-- BEGIN --
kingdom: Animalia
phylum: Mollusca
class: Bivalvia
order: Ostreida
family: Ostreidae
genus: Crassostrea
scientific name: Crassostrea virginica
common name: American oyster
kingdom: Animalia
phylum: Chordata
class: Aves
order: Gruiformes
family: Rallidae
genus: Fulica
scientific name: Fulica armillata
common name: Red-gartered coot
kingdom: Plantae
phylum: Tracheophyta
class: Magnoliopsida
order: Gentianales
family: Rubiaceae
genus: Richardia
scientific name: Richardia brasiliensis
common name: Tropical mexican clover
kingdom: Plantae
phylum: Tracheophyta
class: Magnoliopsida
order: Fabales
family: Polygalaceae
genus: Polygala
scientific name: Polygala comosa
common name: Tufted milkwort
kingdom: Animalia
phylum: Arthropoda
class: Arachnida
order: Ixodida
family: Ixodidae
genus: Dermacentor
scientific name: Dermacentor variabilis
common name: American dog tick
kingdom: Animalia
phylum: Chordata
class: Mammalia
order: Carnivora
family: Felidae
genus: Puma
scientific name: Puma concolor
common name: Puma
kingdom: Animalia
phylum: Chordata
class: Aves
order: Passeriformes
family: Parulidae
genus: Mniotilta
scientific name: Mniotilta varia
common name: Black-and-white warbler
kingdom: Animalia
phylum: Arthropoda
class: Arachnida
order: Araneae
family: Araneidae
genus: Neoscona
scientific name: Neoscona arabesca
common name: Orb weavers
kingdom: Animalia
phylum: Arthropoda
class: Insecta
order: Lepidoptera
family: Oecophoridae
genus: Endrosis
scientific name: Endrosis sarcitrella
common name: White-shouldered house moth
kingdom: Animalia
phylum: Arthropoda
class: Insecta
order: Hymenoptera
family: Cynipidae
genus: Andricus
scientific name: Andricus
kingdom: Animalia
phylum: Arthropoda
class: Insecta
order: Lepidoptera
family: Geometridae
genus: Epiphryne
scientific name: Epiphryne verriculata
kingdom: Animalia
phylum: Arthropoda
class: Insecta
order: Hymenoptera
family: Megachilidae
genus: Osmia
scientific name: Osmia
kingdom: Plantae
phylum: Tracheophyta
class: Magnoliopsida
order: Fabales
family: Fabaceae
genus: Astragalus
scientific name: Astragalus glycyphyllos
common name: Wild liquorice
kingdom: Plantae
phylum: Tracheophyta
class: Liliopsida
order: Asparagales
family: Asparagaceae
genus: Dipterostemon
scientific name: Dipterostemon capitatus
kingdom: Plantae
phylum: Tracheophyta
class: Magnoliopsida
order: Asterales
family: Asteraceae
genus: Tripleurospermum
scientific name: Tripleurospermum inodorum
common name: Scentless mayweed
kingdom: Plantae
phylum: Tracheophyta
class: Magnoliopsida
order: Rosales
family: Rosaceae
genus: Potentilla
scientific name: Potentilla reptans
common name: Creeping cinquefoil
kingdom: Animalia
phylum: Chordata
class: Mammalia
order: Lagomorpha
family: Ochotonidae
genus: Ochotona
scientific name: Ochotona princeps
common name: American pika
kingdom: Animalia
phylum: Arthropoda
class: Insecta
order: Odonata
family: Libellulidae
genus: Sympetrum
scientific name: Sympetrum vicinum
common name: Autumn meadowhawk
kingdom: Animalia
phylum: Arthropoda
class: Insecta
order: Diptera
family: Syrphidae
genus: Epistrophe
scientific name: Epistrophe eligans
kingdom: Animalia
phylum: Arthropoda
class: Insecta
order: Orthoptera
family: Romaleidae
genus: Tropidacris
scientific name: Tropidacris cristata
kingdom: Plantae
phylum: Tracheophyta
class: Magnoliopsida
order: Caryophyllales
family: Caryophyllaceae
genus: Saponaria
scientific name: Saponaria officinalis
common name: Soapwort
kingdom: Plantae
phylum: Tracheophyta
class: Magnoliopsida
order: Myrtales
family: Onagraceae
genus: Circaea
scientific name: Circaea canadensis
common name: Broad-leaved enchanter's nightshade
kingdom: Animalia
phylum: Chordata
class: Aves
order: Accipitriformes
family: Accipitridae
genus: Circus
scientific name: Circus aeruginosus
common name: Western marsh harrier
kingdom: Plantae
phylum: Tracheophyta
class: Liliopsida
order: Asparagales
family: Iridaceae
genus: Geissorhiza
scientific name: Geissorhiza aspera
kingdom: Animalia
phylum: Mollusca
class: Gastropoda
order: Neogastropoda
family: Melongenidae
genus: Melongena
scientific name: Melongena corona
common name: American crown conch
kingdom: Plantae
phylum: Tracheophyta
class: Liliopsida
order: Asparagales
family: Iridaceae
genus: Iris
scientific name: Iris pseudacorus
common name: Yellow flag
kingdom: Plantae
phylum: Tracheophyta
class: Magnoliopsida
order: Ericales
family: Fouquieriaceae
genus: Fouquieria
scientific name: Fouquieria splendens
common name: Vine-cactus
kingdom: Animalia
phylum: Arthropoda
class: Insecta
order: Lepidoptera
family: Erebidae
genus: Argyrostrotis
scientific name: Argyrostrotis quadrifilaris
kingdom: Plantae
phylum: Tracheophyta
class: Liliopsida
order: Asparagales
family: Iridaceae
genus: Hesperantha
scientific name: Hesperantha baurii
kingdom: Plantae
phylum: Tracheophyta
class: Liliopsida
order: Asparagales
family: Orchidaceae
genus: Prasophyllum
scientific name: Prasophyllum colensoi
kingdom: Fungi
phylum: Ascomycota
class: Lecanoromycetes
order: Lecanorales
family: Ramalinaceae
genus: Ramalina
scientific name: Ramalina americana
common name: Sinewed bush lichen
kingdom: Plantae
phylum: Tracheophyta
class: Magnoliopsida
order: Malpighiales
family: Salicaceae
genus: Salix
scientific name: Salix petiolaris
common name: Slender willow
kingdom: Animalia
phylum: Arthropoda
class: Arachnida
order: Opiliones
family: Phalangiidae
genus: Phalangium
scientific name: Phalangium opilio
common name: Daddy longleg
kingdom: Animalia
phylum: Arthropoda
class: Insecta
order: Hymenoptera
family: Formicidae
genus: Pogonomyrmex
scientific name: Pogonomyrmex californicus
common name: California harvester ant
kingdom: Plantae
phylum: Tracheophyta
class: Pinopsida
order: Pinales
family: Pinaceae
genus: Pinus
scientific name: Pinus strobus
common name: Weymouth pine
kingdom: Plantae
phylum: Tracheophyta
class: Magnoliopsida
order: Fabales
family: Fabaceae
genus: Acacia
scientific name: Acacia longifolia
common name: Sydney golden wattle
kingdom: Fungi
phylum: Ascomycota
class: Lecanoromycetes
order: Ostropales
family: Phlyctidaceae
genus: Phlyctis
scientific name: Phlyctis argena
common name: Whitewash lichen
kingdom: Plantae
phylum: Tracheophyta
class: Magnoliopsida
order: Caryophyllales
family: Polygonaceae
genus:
-- END --
• **Given request**
Please rewrite all of the data above, changing every "common name" to "vernacular name" and keeping everything else the same.

• **Reply**
kingdom: Animalia
phylum: Mollusca
class: Bivalvia
order: Ostreida
family: Ostreidae
genus: Crassostrea
scientific name: Crassostrea virginica
vernacular name: American oyster
kingdom: Animalia
phylum: Chordata
class: Aves
order: Gruiformes
family: Rallidae
genus: Fulica
scientific name: Fulica armillata
vernacular name: Red-gartered coot
kingdom: Plantae
phylum: Tracheophyta
class: Magnoliopsida
order: Gentianales
family: Rubiaceae
genus: Richardia
scientific name: Richardia brasiliensis
vernacular name: Tropical mexican clover
kingdom: Plantae
phylum: Tracheophyta
class: Magnoliopsida
order: Fabales
family: Polygalaceae
genus: Polygala
scientific name: Polygala comosa
vernacular name: Tufted milkwort
kingdom: Animalia
phylum: Arthropoda
class: Arachnida
order: Ixodida
family: Ixodidae
genus: Dermacentor
scientific name: Dermacentor variabilis
vernacular name: American dog tick
kingdom: Animalia
phylum: Chordata
class: Mammalia
order: Carnivora
family: Felidae
genus: Puma
scientific name: Puma concolor
vernacular name: Puma
kingdom: Animalia
phylum: Chordata
class: Aves
order: Passeriformes
family: Parulidae
genus: Mniotilta
scientific name: Mniotilta varia
vernacular name: Black-and-white warbler
kingdom: Animalia
phylum: Arthropoda
class: Arachnida
order: Araneae
family: Araneidae
genus: Neoscona
scientific name: Neoscona arabesca
vernacular name: Orb weavers
kingdom: Animalia
phylum: Arthropoda
class: Insecta
order: Lepidoptera
family: Oecophoridae
genus: Endrosis
scientific name: Endrosis sarcitrella
vernacular name: White-shouldered house moth
kingdom: Animalia
phylum: Arthropoda
class: Insecta
order: Hymenoptera
family: Cynipidae
genus: Andricus
scientific name: Andricus
kingdom: Animalia
phylum: Arthropoda
class: Insecta
order: Lepidoptera
family: Geometridae
genus: Epiphryne
scientific name: Epiphryne verriculata
kingdom: Animalia
phylum: Arthropoda
class: Insecta
order: Hymenoptera
family: Megachilidae
genus: Osmia
scientific name: Osmia
kingdom: Plantae
phylum: Tracheophyta
class: Magnoliopsida
order: Fabales
family: Fabaceae
genus: Astragalus
scientific name: Astragalus glycyphyllos
vernacular name: Wild liquorice
kingdom: Plantae
phylum: Tracheophyta
class: Liliopsida
order: Asparagales
family: Asparagaceae
genus: Dipterostemon
scientific name: Dipterostemon capitatus
kingdom: Plantae
phylum: Tracheophyta
class: Magnoliopsida
order: Asterales
family: Asteraceae
genus: Tripleurospermum
scientific name: Tripleurospermum inodorum
vernacular name: Scentless mayweed
kingdom: Plantae
phylum: Tracheophyta
class: Magnoliopsida
order: Rosales
family: Rosaceae
genus: Potentilla
scientific name: Potentilla reptans
vernacular name: Creeping cinquefoil
kingdom: Animalia
phylum: Chordata
class: Mammalia
order: Lagomorpha
family: Ochotonidae
genus: Ochotona
scientific name: Ochotona princeps
vernacular name: American pika
kingdom: Animalia
phylum: Arthropoda
class: Insecta
order: Odonata
family: Libellulidae
genus: Sympetrum
scientific name: Sympetrum vicinum
vernacular name: Autumn meadowhawk
kingdom: Animalia
phylum: Arthropoda
class: Insecta
order: Diptera
family: Syrphidae
genus: Epistrophe
scientific name: Epistrophe eligans
kingdom: Animalia
phylum: Arthropoda
class: Insecta
order: Orthoptera
family: Romaleidae
genus: Tropidacris
scientific name: Tropidacris cristata
kingdom: Plantae
phylum: Tracheophyta
class: Magnoliopsida
order: Caryophyllales
family: Caryophyllaceae
genus: Saponaria
scientific name: Saponaria officinalis
vernacular name: Soapwort
kingdom: Plantae
phylum: Tracheophyta
class: Magnoliopsida
order: Myrtales
family: Onagraceae
genus: Circaea
scientific name: Circaea canadensis
vernacular name: Broad-leaved enchanter's nightshade
kingdom: Animalia
phylum: Chordata
class: Aves
order: Accipitriformes
family: Accipitridae
genus: Circus
scientific name: Circus aeruginosus
vernacular name: Western marsh harrier
kingdom: Plantae
phylum: Tracheophyta
class: Liliopsida
order: Asparagales
family: Iridaceae
genus: Geissorhiza
scientific name: Geissorhiza aspera
kingdom: Animalia
phylum: Mollusca
class: Gastropoda
order: Neogastropoda
family: Melongenidae
genus: Melongena
scientific name: Melongena corona
vernacular name: American crown conch
kingdom: Plantae
phylum: Tracheophyta
class: Liliopsida
order: Asparagales
family: Iridaceae
genus: Iris
scientific name: Iris pseudacorus
vernacular name: Yellow flag
kingdom: Plantae
phylum: Tracheophyta
class: Magnoliopsida
order: Ericales
family: Fouquieriaceae
genus: Fouquieria
scientific name: Fouquieria splendens
vernacular name: Vine-cactus
kingdom: Animalia
phylum: Arthropoda
class: Insecta
order: Lepidoptera
family: Erebidae
genus: Argyrostrotis
scientific name: Argyrostrotis quadrifilaris
kingdom: Plantae
phylum: Tracheophyta
class: Liliopsida
order: Asparagales
family: Iridaceae
genus: Hesperantha
scientific name: Hesperantha baurii
kingdom: Plantae
phylum: Tracheophyta
class: Liliopsida
order: Asparagales
family: Orchidaceae
genus: Prasophyllum
scientific name: Prasophyllum colensoi
kingdom: Fungi
phylum: Ascomycota
class: Lecanoromycetes
order: Lecanorales
family: Ramalinaceae
genus: Ramalina
scientific name: Ramalina americana
vernacular name: Sinewed bush lichen
kingdom: Plantae
phylum: Tracheophyta
class: Magnoliopsida
order: Malpighiales
family: Salicaceae
genus: Salix
scientific name: Salix petiolaris
vernacular name: Slender willow
kingdom: Animalia
phylum: Arthropoda
class: Arachnida
order: Opiliones
family: Phalangiidae
genus: Phalangium
scientific name: Phalangium opilio
vernacular name: Daddy longleg
kingdom: Animalia
phylum: Arthropoda
class: Insecta
order: Hymenoptera
family: Formicidae
genus: Pogonomyrmex
scientific name: Pogonomyrmex californicus
vernacular name: California harvester ant
kingdom: Plantae
phylum: Tracheophyta
class: Pinopsida
order: Pinales
family: Pinaceae
genus: Pinus
scientific name: Pinus strobus
vernacular name: Weymouth pine
kingdom: Plantae
phylum: Tracheophyta
class: Magnoliopsida
order: Fabales
family: Fabaceae
genus: Acacia
scientific name: Acacia longifolia
vernacular name: Sydney golden wattle
kingdom: Fungi
phylum: Ascomycota
class: Lecanoromycetes
order: Ostropales
family: Phlyctidaceae
genus: Phlyctis
scientific name: Phlyctis argena
vernacular name: Whitewash lichen
kingdom: Plantae
phylum: Tracheophyta
class: Magnoliopsida
order: Caryophyllales
family: Polygonaceae
genus:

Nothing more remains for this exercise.